(DIRECTIVE) Put the lines below into a Markdown table with two columns, Row and Text: number each line in Row and copy it into Text. Leave out blank lines.

>> start

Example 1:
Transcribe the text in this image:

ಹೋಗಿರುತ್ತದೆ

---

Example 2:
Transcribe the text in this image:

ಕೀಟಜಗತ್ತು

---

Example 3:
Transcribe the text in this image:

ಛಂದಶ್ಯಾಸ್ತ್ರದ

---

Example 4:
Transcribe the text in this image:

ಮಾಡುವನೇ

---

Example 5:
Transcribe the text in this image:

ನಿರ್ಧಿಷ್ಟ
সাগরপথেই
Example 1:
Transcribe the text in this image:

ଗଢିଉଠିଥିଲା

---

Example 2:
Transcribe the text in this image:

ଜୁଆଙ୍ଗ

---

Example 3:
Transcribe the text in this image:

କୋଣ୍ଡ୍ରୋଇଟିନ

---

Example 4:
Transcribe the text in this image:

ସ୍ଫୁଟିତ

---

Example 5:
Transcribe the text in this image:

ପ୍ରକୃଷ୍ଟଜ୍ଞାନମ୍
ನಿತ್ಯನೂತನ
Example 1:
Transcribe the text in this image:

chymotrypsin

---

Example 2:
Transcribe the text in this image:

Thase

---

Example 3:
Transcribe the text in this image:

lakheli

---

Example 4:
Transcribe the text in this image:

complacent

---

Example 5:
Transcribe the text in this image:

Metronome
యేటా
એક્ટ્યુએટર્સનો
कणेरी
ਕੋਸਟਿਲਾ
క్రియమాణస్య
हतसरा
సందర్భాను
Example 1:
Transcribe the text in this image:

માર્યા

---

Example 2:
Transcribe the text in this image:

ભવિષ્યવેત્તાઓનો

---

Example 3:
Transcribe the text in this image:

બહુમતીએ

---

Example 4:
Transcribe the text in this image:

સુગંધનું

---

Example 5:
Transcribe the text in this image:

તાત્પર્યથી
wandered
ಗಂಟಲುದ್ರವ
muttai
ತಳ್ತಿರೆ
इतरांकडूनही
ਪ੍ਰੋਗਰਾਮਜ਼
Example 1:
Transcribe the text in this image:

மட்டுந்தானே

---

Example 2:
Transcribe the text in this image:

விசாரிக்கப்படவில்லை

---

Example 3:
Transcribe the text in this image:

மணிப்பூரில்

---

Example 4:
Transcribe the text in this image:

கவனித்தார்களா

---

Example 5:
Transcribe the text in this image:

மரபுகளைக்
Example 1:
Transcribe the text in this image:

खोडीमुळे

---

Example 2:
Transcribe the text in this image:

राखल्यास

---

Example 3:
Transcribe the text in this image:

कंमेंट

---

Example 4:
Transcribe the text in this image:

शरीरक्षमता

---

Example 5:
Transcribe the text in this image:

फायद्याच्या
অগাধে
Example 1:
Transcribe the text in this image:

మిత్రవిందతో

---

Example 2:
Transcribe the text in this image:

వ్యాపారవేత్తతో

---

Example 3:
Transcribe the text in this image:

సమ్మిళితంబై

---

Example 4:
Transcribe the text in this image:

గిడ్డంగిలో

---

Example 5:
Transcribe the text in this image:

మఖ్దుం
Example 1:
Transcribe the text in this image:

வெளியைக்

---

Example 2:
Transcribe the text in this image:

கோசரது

>> end

(EXERCISE RESULT)
| Row | Text |
|---|---|
| 1 | Example 1: |
| 2 | Transcribe the text in this image: |
| 3 | ಹೋಗಿರುತ್ತದೆ |
| 4 | --- |
| 5 | Example 2: |
| 6 | Transcribe the text in this image: |
| 7 | ಕೀಟಜಗತ್ತು |
| 8 | --- |
| 9 | Example 3: |
| 10 | Transcribe the text in this image: |
| 11 | ಛಂದಶ್ಯಾಸ್ತ್ರದ |
| 12 | --- |
| 13 | Example 4: |
| 14 | Transcribe the text in this image: |
| 15 | ಮಾಡುವನೇ |
| 16 | --- |
| 17 | Example 5: |
| 18 | Transcribe the text in this image: |
| 19 | ನಿರ್ಧಿಷ್ಟ |
| 20 | সাগরপথেই |
| 21 | Example 1: |
| 22 | Transcribe the text in this image: |
| 23 | ଗଢିଉଠିଥିଲା |
| 24 | --- |
| 25 | Example 2: |
| 26 | Transcribe the text in this image: |
| 27 | ଜୁଆଙ୍ଗ |
| 28 | --- |
| 29 | Example 3: |
| 30 | Transcribe the text in this image: |
| 31 | କୋଣ୍ଡ୍ରୋଇଟିନ |
| 32 | --- |
| 33 | Example 4: |
| 34 | Transcribe the text in this image: |
| 35 | ସ୍ଫୁଟିତ |
| 36 | --- |
| 37 | Example 5: |
| 38 | Transcribe the text in this image: |
| 39 | ପ୍ରକୃଷ୍ଟଜ୍ଞାନମ୍ |
| 40 | ನಿತ್ಯನೂತನ |
| 41 | Example 1: |
| 42 | Transcribe the text in this image: |
| 43 | chymotrypsin |
| 44 | --- |
| 45 | Example 2: |
| 46 | Transcribe the text in this image: |
| 47 | Thase |
| 48 | --- |
| 49 | Example 3: |
| 50 | Transcribe the text in this image: |
| 51 | lakheli |
| 52 | --- |
| 53 | Example 4: |
| 54 | Transcribe the text in this image: |
| 55 | complacent |
| 56 | --- |
| 57 | Example 5: |
| 58 | Transcribe the text in this image: |
| 59 | Metronome |
| 60 | యేటా |
| 61 | એક્ટ્યુએટર્સનો |
| 62 | कणेरी |
| 63 | ਕੋਸਟਿਲਾ |
| 64 | క్రియమాణస్య |
| 65 | हतसरा |
| 66 | సందర్భాను |
| 67 | Example 1: |
| 68 | Transcribe the text in this image: |
| 69 | માર્યા |
| 70 | --- |
| 71 | Example 2: |
| 72 | Transcribe the text in this image: |
| 73 | ભવિષ્યવેત્તાઓનો |
| 74 | --- |
| 75 | Example 3: |
| 76 | Transcribe the text in this image: |
| 77 | બહુમતીએ |
| 78 | --- |
| 79 | Example 4: |
| 80 | Transcribe the text in this image: |
| 81 | સુગંધનું |
| 82 | --- |
| 83 | Example 5: |
| 84 | Transcribe the text in this image: |
| 85 | તાત્પર્યથી |
| 86 | wandered |
| 87 | ಗಂಟಲುದ್ರವ |
| 88 | muttai |
| 89 | ತಳ್ತಿರೆ |
| 90 | इतरांकडूनही |
| 91 | ਪ੍ਰੋਗਰਾਮਜ਼ |
| 92 | Example 1: |
| 93 | Transcribe the text in this image: |
| 94 | மட்டுந்தானே |
| 95 | --- |
| 96 | Example 2: |
| 97 | Transcribe the text in this image: |
| 98 | விசாரிக்கப்படவில்லை |
| 99 | --- |
| 100 | Example 3: |
| 101 | Transcribe the text in this image: |
| 102 | மணிப்பூரில் |
| 103 | --- |
| 104 | Example 4: |
| 105 | Transcribe the text in this image: |
| 106 | கவனித்தார்களா |
| 107 | --- |
| 108 | Example 5: |
| 109 | Transcribe the text in this image: |
| 110 | மரபுகளைக் |
| 111 | Example 1: |
| 112 | Transcribe the text in this image: |
| 113 | खोडीमुळे |
| 114 | --- |
| 115 | Example 2: |
| 116 | Transcribe the text in this image: |
| 117 | राखल्यास |
| 118 | --- |
| 119 | Example 3: |
| 120 | Transcribe the text in this image: |
| 121 | कंमेंट |
| 122 | --- |
| 123 | Example 4: |
| 124 | Transcribe the text in this image: |
| 125 | शरीरक्षमता |
| 126 | --- |
| 127 | Example 5: |
| 128 | Transcribe the text in this image: |
| 129 | फायद्याच्या |
| 130 | অগাধে |
| 131 | Example 1: |
| 132 | Transcribe the text in this image: |
| 133 | మిత్రవిందతో |
| 134 | --- |
| 135 | Example 2: |
| 136 | Transcribe the text in this image: |
| 137 | వ్యాపారవేత్తతో |
| 138 | --- |
| 139 | Example 3: |
| 140 | Transcribe the text in this image: |
| 141 | సమ్మిళితంబై |
| 142 | --- |
| 143 | Example 4: |
| 144 | Transcribe the text in this image: |
| 145 | గిడ్డంగిలో |
| 146 | --- |
| 147 | Example 5: |
| 148 | Transcribe the text in this image: |
| 149 | మఖ్దుం |
| 150 | Example 1: |
| 151 | Transcribe the text in this image: |
| 152 | வெளியைக் |
| 153 | --- |
| 154 | Example 2: |
| 155 | Transcribe the text in this image: |
| 156 | கோசரது |